Ind: weak/moderate pain, Neuropathic pain
SE:
Convulsions, (it is relatively CI with history ofepilepsy and with medications that lowers the convulsion threshold)
Serotonine syndrome
Nausea, dizzines
It can be partially antagonized with naloxon, but its analgesic effect can be block with ondansetrone
Duration of action: 6 h
Low dependence potential – but still used for this purpose
diphenoxylate
Ind:
In combination with atropine for diarrhea
PK:
M – it is metabolizing into difenoxin
Because it is not soluble in water, parenteral abusive potential is low
loperamide
PD:
Slows GI motility and decreases GI secretions
PK:
Penetrates the BBB with difficulty
Significant first pass
Ind:
Diarrhea
SE:
Abdominal spasms
naloxone
Chemistry: phenantrene
PD:
antagonist on all opioid R (highest affinity to μ R)
PK:
Short acting, it can be given via iv., im.
Ind:
In the therapy of opioid overdose, but after anesthesia as well
It is important to consider the short duration of action of naloxone, because an opioid overdosed patient can relapse into come when the naloxone’s effect ceased.

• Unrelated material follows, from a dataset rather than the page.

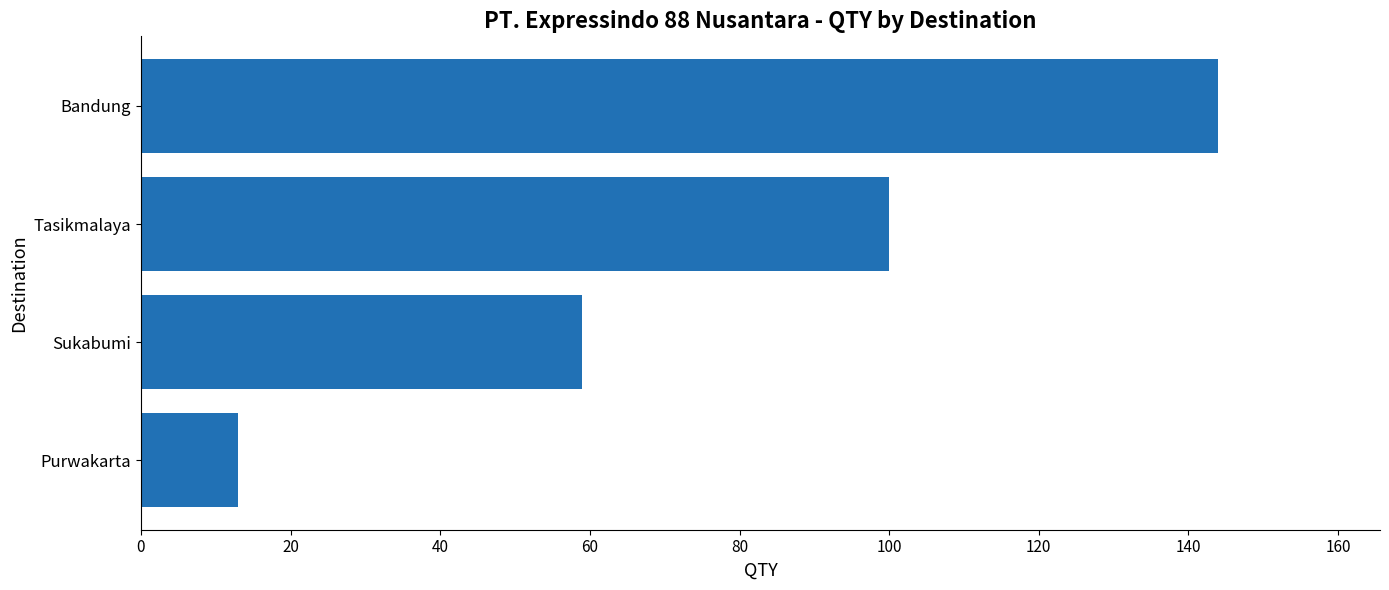

Rank the categories by value from lowest to highest.

Purwakarta, Sukabumi, Tasikmalaya, Bandung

It can be carefully titrated with a very low dose to block some of the potential side effects of an iv. opioid without interfering with its analgesic effect.
methyl-naltrexone (bromide?)
PD:
Peripherally acting antagonist (quaterner)
PK:
Sc.
Ind:
For the treatment of opioid induced constipation – if other laxative were ineffective
Opioid
all compounds that work at opioid receptors.